(Task requirements): What lines below contain the word "left"? Please pull each one out.
========================
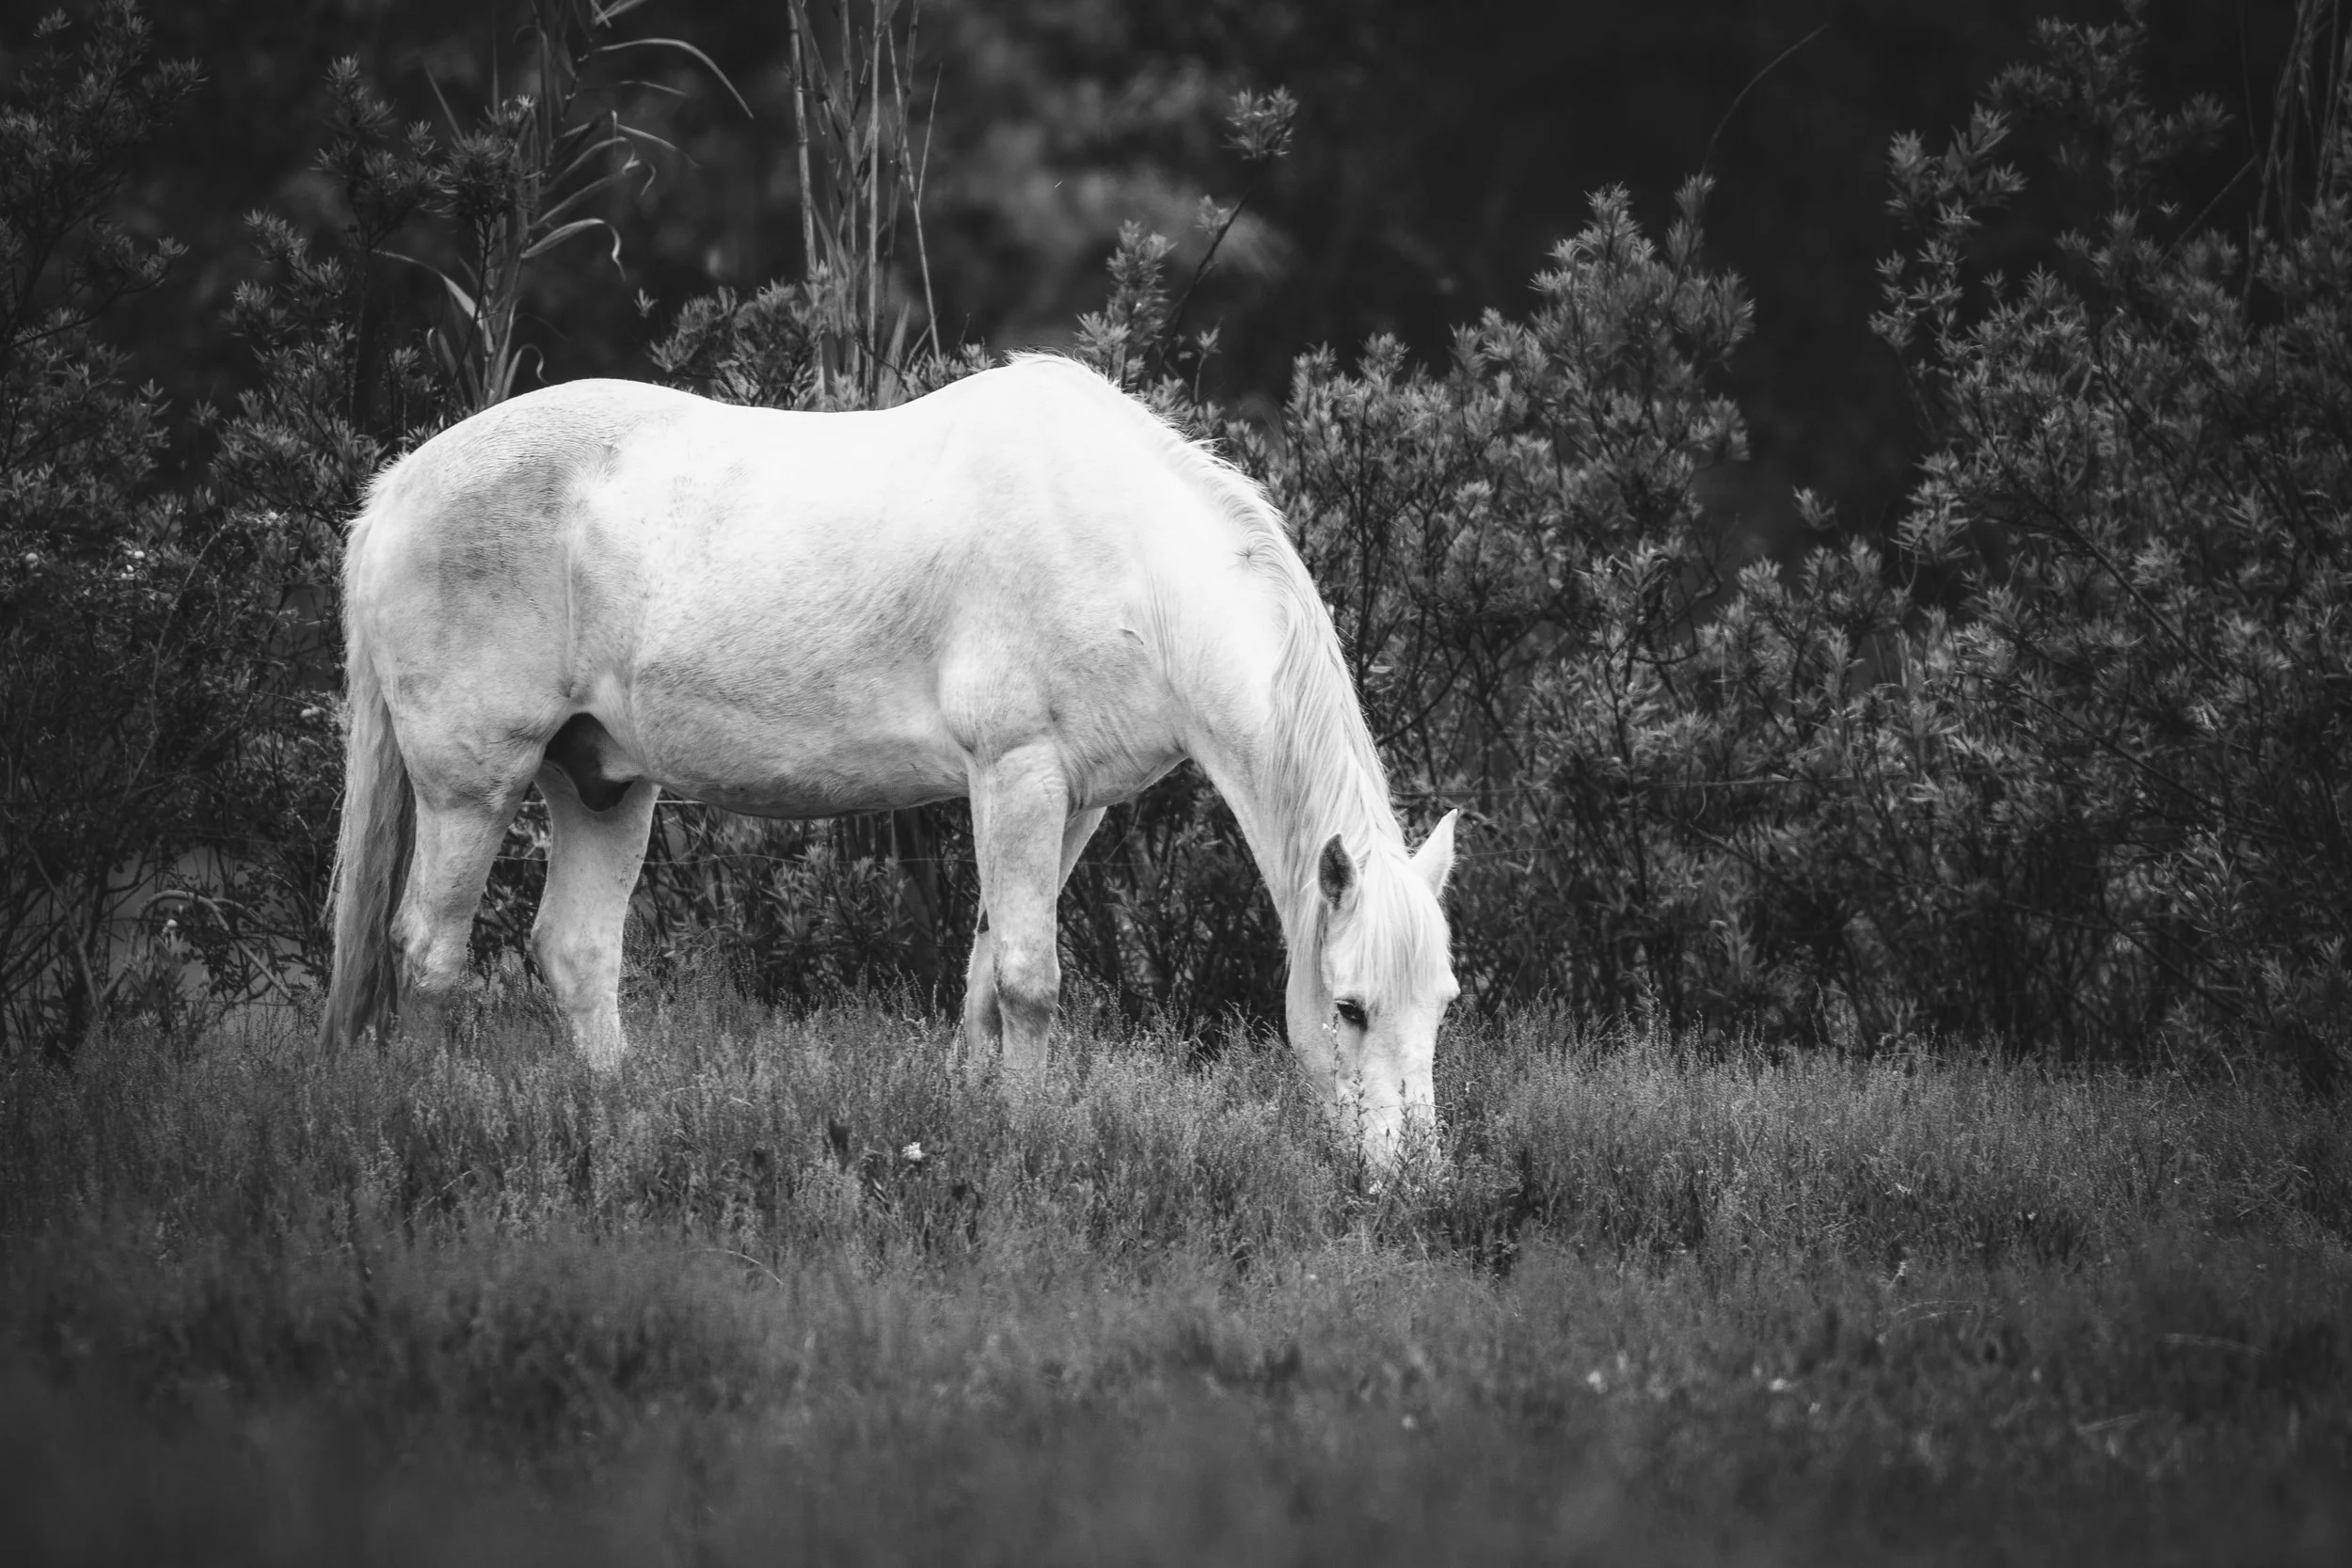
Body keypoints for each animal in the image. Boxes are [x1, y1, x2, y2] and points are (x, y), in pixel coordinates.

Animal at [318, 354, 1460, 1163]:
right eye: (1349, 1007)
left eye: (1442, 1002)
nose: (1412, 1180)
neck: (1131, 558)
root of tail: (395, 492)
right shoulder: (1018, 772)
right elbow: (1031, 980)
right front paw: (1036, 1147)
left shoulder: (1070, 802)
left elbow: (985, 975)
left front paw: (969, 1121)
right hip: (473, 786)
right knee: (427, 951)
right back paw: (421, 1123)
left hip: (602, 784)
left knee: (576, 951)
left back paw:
========================
(Response to this exercise):
left eye: (1442, 1002)
left shoulder: (1070, 802)
left elbow: (985, 975)
left front paw: (969, 1121)
left hip: (602, 784)
left knee: (576, 951)
left back paw:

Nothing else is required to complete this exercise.